Dating isn’t something we often talk about fondly. Sure, there’s excitement in getting to know new people and the hope that we’ll all find that special someone. Still, the process is exhausting and anxiety-provoking, full of awkward exchanges and embarrassing moments. Figuring out if you’re compatible with someone takes time, and that time rarely turns into an actual love connection. That’s part of what I find really fascinating about Boyfriend Dungeon. It doesn’t romanticize dating. Every potential love interest is an imperfect being, complete with flaws and their own baggage. You simply have to decide what you can put up with.
The dating sim genre often presents picture-perfect love. The process takes an idealized form, just like we see in romance novels and romantic comedies. A wonderful person shows up and says all the right things, and even if they make a mistake, they make up for it with some grand gesture that makes us swoon so hard that all is forgotten. In video games, we get more choice and agency in our narratives, making them a bit more personal when we decide which romance to pursue. People have their reasons for choosing one person over another. Some like pining for those who play hard to get, while others want a kindhearted soul. And sometimes, it really is just about the muscles.
However, most dating sims are associated with lighthearted, giddy feelings. Maybe this is because we know how silly this idealized concept is and that it has no bearing on our actual dating lives. But do they all have to be that way? Boyfriend Dungeon goes against the genre standard. It’s bold and risky, and that’s part of what drew me to it. Kitfox games doesn’t always portray its characters in a positive light, but it clearly shows how difficult it is to get to know someone during the dating stage. And sometimes, that means being honest about the baggage or flaws you can handle in a relationship. For instance, does it bother you if somebody you’re dating remains close to their ex? What if they have religious values that greatly conflict with your own? How important is monogamy to you? The narrative examines different facets to relationships and what people want without judgment.

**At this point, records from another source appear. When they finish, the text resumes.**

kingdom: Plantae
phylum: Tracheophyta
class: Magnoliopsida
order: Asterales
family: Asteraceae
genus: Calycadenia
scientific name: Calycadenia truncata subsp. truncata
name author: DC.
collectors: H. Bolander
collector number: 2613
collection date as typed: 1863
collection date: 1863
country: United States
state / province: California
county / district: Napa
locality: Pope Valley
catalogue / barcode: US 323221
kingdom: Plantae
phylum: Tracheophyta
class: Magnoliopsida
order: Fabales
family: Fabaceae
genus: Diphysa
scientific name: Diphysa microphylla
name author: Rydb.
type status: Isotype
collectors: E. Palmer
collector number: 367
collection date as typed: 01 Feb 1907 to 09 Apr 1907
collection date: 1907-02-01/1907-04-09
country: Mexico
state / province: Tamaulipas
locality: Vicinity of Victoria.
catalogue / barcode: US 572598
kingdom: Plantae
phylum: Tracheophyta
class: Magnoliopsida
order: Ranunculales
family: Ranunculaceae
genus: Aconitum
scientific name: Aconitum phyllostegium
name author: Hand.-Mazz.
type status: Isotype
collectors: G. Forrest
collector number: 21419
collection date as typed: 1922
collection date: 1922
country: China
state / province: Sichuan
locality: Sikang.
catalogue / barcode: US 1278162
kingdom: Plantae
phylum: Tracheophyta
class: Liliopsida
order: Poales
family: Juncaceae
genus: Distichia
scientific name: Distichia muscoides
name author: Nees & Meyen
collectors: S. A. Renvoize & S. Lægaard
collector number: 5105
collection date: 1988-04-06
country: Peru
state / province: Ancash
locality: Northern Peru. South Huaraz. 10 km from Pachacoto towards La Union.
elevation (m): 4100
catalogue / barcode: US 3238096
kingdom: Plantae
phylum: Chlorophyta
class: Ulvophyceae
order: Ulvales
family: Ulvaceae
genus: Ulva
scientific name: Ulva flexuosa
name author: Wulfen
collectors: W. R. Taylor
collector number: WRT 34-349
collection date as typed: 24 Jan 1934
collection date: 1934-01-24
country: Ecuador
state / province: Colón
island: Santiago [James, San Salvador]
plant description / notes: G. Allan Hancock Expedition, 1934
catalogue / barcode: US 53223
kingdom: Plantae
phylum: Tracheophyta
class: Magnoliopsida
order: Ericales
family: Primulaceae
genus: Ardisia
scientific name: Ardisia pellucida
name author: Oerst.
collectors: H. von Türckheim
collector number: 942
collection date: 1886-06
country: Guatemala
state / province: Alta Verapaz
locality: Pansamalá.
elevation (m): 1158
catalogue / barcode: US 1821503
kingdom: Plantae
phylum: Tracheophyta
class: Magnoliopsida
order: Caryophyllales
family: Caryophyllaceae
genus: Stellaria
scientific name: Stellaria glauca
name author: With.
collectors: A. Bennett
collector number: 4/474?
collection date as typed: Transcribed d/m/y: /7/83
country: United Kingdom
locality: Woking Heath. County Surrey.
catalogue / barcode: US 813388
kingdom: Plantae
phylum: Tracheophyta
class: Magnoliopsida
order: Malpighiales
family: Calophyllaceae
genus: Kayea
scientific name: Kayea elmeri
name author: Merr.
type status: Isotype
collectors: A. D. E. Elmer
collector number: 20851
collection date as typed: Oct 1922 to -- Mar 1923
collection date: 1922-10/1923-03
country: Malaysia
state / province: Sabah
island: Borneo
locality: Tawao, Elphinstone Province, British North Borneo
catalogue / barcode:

I liked how Boyfriend Dungeon doesn’t lock you into one romance; you can date everyone if that’s your style. I enjoyed getting to know a slew of different people but settled on K-pop idol Seven. Seven didn’t win me over at first. In fact, he’s kind of a jerk and standoffish, but it took getting to know him to see that something much larger was going on. And our relationship centered on an important conversation about mental health while watching terrible movies and laughing over their absurdities. On the other side of the coin, I thought I would romance Valeria because she’s just a cool, laid-back chick. But, I realized I wasn’t a fan of how she couldn’t let go of her past relationships or her adrenaline rush for trouble, and I realized we were better off friends. We all bring our own experiences that color our story in these games, but I like how I saw versions of people who felt straight out of real life, from my own or my friends’ dating escapades. There’s also something to be said about Boyfriend Dungeon not having a “right” or “perfect” choice. Whatever works for you is just fine.
I’d be remiss if I didn’t say that Boyfriend Dungeon’s attempt to go against the grain of the usual dating sim sometimes misses the mark. The ending is abrupt, and when dealing with a stalker, your hand feels forced. I was disappointed by not having more dungeons and bonding moments. That summer goes by too darn fast, and I don’t think the finale is all that satisfying for how your character is supposed to grow through the experience. But I like that Boyfriend Dungeon wasn’t afraid to try something different and attempt to represent how complicated dating really is. Dating isn’t easy, but people often want it to be in video games. Does that mean it should? I don’t think there’s a right or wrong answer there. Our expectations with the dating sim genre have been set one way for so long that it is difficult to appreciate something different. However, I can’t fault Boyfriend Dungeon for accurately making dating the unglamorized process that it really is. And that’s probably what I most enjoy about it.